Extracted material
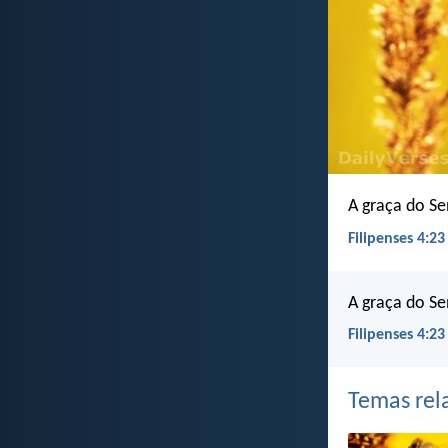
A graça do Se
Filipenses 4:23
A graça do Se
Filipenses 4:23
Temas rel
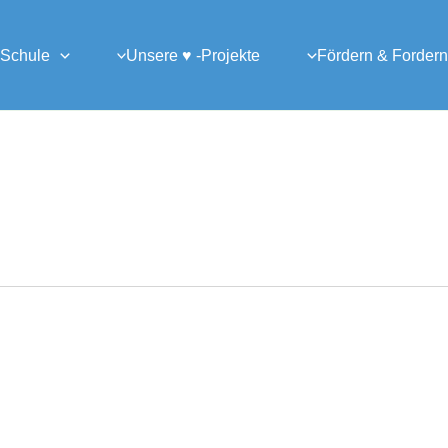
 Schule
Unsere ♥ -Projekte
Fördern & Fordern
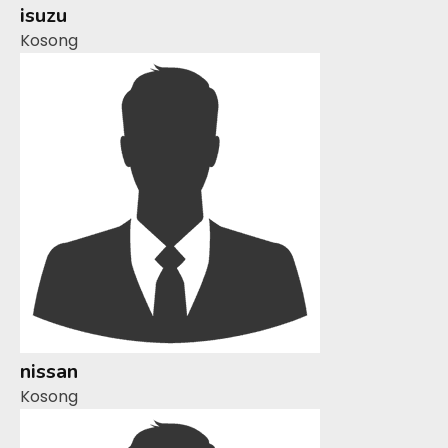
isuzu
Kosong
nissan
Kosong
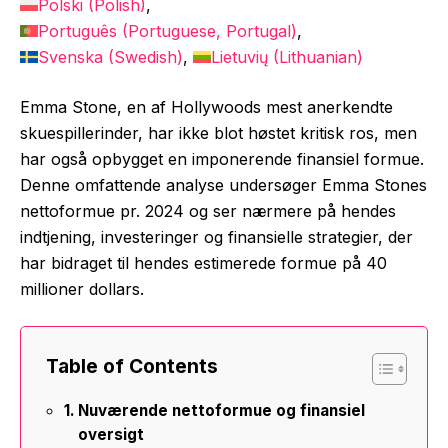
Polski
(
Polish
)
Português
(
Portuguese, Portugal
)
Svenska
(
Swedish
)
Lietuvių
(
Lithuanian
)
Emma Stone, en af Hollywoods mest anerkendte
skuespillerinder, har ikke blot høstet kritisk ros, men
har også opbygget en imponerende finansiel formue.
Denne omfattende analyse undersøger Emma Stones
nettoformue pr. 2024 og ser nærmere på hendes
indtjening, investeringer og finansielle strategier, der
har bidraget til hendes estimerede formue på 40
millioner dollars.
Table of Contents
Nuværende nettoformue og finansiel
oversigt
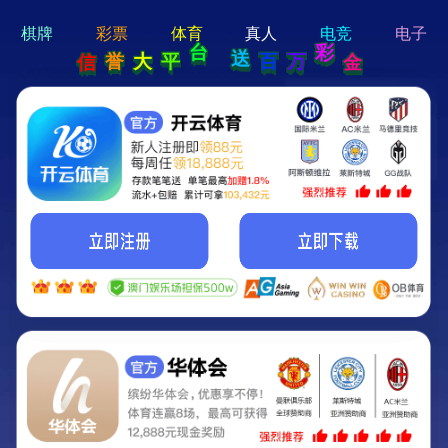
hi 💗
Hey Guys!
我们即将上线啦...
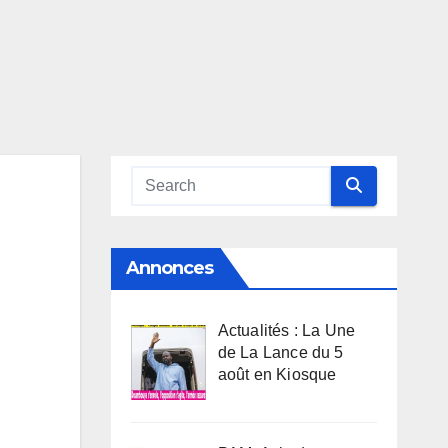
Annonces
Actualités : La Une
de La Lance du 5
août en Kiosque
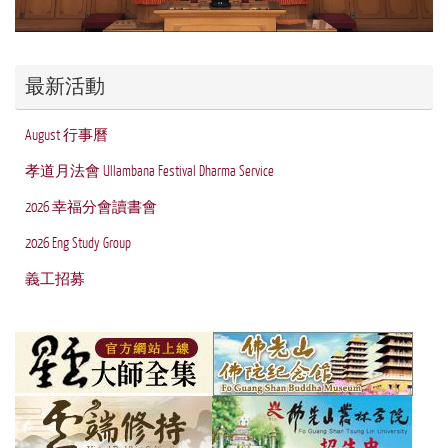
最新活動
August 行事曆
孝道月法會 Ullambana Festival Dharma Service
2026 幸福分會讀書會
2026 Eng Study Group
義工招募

Job
Only the pictures should be left out; the rest of the material above must be repeated exactly.

Final answer
A graça do Se
Filipenses 4:23
A graça do Se
Filipenses 4:23
Temas rel
 Schule
Unsere ♥ -Projekte
Fördern & Fordern
isuzu
Kosong
nissan
Kosong
Polski
(
Polish
)
Português
(
Portuguese, Portugal
)
Svenska
(
Swedish
)
Lietuvių
(
Lithuanian
)
Emma Stone, en af Hollywoods mest anerkendte
skuespillerinder, har ikke blot høstet kritisk ros, men
har også opbygget en imponerende finansiel formue.
Denne omfattende analyse undersøger Emma Stones
nettoformue pr. 2024 og ser nærmere på hendes
indtjening, investeringer og finansielle strategier, der
har bidraget til hendes estimerede formue på 40
millioner dollars.
Table of Contents
Nuværende nettoformue og finansiel
oversigt
hi 💗
Hey Guys!
我们即将上线啦...
Annonces
Actualités : La Une
de La Lance du 5
août en Kiosque
最新活動
August 行事曆
孝道月法會 Ullambana Festival Dharma Service
2026 幸福分會讀書會
2026 Eng Study Group
義工招募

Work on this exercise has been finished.